There is only one solution to Hong Kong's crisis of confidence. Beijing must recognize the political maturity of the people of Hong Kong and move urgently to create the legitimacy Tung has never had. After multiple mass protests, Tung postponed passage of the subversion law until after a further "public-consultation exercise." Hong Kong's constitution, the Basic Law, allows direct election of the chief executive by 2007 and direct election of the full legislature by 2008.

 

Yet this is the one public consultation Tung has consistently blocked:to ask Hong Kong people whether they want to choose their own leaders in free and fair elections.

 

A constitutional convention to confirm Hong Kong people's aspirations for democracy and allow for a truly democratic government is a necessary next step.

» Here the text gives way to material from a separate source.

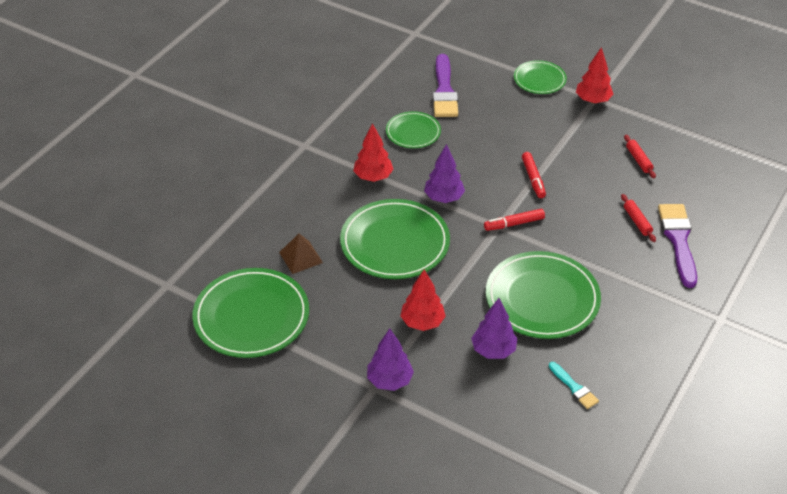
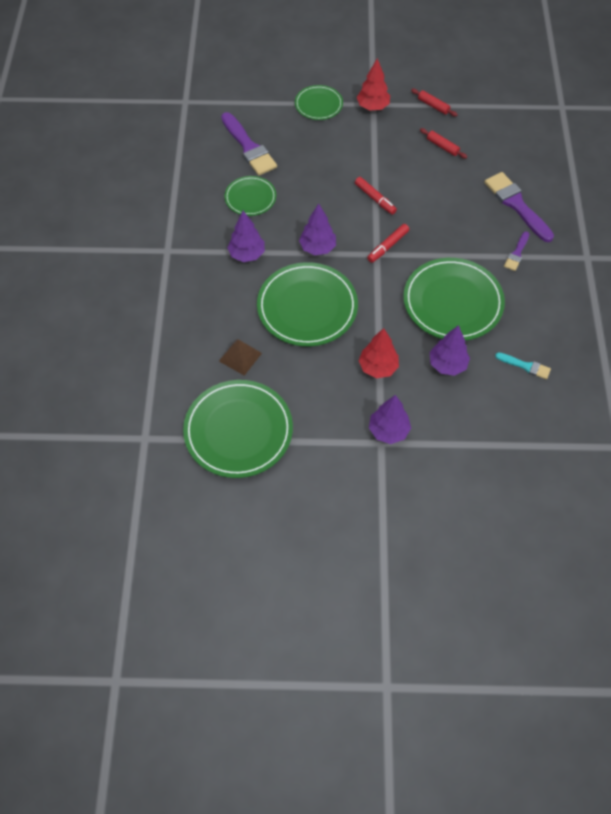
camera: 30 degrees left, 15 degrees up
(373, 177) = (247, 254): red tree -> purple tree
(637, 221) = (476, 202): red rolling pin -> red rolling pin (433, 106)
(644, 284) = (516, 253): none -> purple brush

With our inheritance from Britain of the rule of law, individual freedoms and tolerance for political differences, there is no society better prepared for and more deserving of democracy. And, as the world saw when our population took to the streets, there can no longer be any doubt about how strongly Hong Kong people value their liberties and desire a system that can protect them.

 

Beijing's new leaders have affirmed a commitment to a market economy, which Hong Kong has long had. If Beijing can likewise embrace an accountable, democratic government for Hong Kong, it may find a promising precedent for other parts of China.

 

Let me offer mainland officials a final thought: Hong Kong's people are by nature both conservative and optimistic. Conservative in the sense that we value stability and have simply assumed that better lives could be built away from the turmoil of China in civil war or, later, under communism.

 

Today we are equally confident that democracy here will bring both stability and good government.

 

This combination of modest aspirations and optimism also means that Hong Kong people are prepared to give the new leadership in China the benefit of the doubt. We blame the pre-emptively kowtowing Tung government for misleading China on the true views of Hong Kong.

 

We would now welcome the chance to show how democracy in Hong Kong will avoid the very instability that Beijing most fears.

 

The writer is a democratically elected legislator and the founding chairman of the Democratic Party of Hong Kong.